Galicia is a the region in Spain right above Portugal in the northwest corner of Spain. This region has an incredibly dense history and intricately woven cultural fabric. I learn new stuff about it everyday and will continue to post insights as they come. I won't bother restating what's already online, so if you want to read more by someone smarter than me, click here. Gallego is the regional language here, although everyone speaks Spanish as well. It is a mix of Spanish and Portuguese. The languages are very similar-so much so that I don't understand how children keep them separate when they learn them. The government has mandated that schools use both in class. Public documents and signage come in both which makes for a bit of a confusing time for us sometimes. The kids in my class often speak to me in gallego, and my teacher has to continually remind the, "Por favor, speak Spanish to her."There is a series of advertisements made by a grocery chain here that are on youtube. Here is one (click here) and if you watch them on youtube, you can click on others in the series on the right hand side of the page. These are in gallego so I don't understand it all, but they have been explained to us by several Spaniards. They are a celebration of all things that make Galicians unique (much like a video in the south would focus on the use of y'all, grits, front porches, hunting, etc.). Some of the points they poke on: -Galicians are super laid back and answer everything with "Bueno…" (meaning good, well, yeah…) -They are so laid back you never know if they're coming or going -They always state the obvious (where the little granny says "You fell down.") -They always answer a question with a question -One saying they always use is "Malo sera"--kind of like a "Don't worry, it could be worse." And of course they end with the battle cry "Vivamos como galegos!" (Let's live like Galicians!)

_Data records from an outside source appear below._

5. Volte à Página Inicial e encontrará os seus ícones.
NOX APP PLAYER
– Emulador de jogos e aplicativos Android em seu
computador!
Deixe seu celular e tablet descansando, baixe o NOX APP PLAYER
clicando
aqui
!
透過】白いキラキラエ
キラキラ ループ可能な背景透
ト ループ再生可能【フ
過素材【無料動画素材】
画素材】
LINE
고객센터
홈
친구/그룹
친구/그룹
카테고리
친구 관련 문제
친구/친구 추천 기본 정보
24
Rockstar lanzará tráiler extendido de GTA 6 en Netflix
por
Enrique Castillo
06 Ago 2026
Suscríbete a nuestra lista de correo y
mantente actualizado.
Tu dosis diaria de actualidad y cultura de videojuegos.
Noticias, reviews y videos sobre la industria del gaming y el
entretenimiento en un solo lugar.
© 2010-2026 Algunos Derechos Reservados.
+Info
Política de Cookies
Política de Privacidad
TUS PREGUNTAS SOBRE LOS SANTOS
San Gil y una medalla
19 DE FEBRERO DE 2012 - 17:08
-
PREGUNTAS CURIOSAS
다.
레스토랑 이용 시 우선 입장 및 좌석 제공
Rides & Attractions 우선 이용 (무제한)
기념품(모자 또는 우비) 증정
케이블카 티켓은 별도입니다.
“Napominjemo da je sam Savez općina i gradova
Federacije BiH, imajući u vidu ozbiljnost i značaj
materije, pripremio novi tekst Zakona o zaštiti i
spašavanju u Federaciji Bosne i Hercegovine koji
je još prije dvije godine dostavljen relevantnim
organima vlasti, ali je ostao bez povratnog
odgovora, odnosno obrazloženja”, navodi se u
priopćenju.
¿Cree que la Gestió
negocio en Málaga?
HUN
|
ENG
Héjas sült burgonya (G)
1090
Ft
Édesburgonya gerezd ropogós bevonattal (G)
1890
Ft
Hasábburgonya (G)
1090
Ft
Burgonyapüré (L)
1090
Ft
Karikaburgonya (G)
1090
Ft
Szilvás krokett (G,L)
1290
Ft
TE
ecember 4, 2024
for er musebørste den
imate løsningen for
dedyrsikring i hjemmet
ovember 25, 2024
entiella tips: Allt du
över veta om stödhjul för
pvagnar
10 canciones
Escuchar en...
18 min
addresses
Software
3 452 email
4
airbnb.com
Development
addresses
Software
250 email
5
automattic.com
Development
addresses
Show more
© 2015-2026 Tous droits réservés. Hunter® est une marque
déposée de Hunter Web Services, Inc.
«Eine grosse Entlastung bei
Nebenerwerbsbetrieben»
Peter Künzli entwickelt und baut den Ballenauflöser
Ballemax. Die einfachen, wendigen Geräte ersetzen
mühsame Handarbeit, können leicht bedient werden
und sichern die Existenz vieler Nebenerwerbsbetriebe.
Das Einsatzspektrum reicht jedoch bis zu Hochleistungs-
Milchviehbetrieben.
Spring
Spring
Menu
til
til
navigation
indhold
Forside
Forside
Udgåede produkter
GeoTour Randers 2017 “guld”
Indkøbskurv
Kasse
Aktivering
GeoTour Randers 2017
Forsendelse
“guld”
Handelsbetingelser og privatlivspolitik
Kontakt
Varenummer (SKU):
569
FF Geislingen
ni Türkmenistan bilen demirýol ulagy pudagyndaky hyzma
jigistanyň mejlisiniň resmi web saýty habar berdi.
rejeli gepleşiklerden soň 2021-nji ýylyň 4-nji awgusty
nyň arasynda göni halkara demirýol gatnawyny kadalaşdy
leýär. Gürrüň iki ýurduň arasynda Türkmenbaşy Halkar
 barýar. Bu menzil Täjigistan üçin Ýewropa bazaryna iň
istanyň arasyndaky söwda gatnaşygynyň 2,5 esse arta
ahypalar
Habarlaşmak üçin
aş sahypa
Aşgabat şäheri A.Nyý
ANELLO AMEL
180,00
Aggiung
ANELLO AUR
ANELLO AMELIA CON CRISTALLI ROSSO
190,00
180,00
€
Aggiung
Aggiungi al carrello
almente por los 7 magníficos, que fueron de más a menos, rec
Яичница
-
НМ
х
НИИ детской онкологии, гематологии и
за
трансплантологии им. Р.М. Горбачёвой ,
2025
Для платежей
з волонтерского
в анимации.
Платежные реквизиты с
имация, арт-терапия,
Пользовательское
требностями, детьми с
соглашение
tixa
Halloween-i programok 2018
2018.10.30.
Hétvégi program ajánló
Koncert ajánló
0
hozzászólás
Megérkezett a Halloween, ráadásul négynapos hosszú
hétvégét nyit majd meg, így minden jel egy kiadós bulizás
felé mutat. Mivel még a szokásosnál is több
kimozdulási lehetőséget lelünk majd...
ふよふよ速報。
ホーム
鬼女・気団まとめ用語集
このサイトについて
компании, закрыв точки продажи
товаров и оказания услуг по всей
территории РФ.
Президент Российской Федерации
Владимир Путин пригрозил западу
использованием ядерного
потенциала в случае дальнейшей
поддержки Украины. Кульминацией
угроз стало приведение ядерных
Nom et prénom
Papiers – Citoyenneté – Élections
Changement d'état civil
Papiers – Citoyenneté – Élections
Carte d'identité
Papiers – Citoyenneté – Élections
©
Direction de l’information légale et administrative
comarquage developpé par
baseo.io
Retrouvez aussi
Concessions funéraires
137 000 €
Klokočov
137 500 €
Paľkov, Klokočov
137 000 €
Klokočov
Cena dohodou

We have been inundated with their hospitality. Most of the time when we ask where something is, they say, "Bueno, just walk with me," and totally change their direction to just escort us there. The generosity of families like my director's and the Morales Iglesias has made all the difference here. People are always patient with our fumbling through our Spanish. Many times when we thank someone for some act of kindness or their help with something they say, "Well, if I were in a new country, I'd want someone to do the same for me." Mastery of the golden rule. This means one of the biggest things I will take away from here will be that if I ever meet a new foreigner in the states again I will have a much better idea of how I can help them.

Vigo In terms of geography, Galicia is one of the most beautiful, mystical places I've ever been. Vigo (the nearby big city) is on the bay and is pretty industrial with a large industry centered about shipping/ship building (I think?). Our first few days were spent there enjoying being able to see the Atlantic flash through cracks in buildings as you stroll the streets. The drive from Vigo to Ourense (whole post on Ourense coming soon) goes through rural areas in the mountains. Because of all of the rain here, everything is lusciously green. It's sort of like Oregon greenness meets Alabama ruralness combined with some of Colorado mountains and rivers. It is called the Land of Rivers. It rained a lot of the fist two weeks, which is normal for here, but we have had almost a whole week of sun. The first time we saw sun after so much rain, I almost wept. We have made every effort to be outside this week to take advantage of the light. Everytime we talk to people about how we're new here and will be here through May they say, "Uff (a super common expression), el invierno aqua!" (Ah, the Winter here!). I can't lie to you, this strikes fear in me every time. I'm hoping it's over-exhaggerated because I don't do cold weather well! My main hope is that I can see the rain with their eyes here because they say, "La lluvia es rate" (The rain is art)--and I like art.

The regions of Spain all have very distinct cultural elements. Therefore, much of what I have seen is mores "Galician" and not necessarily "Spanish." When I venture out into Spain, I'll report back on those differences.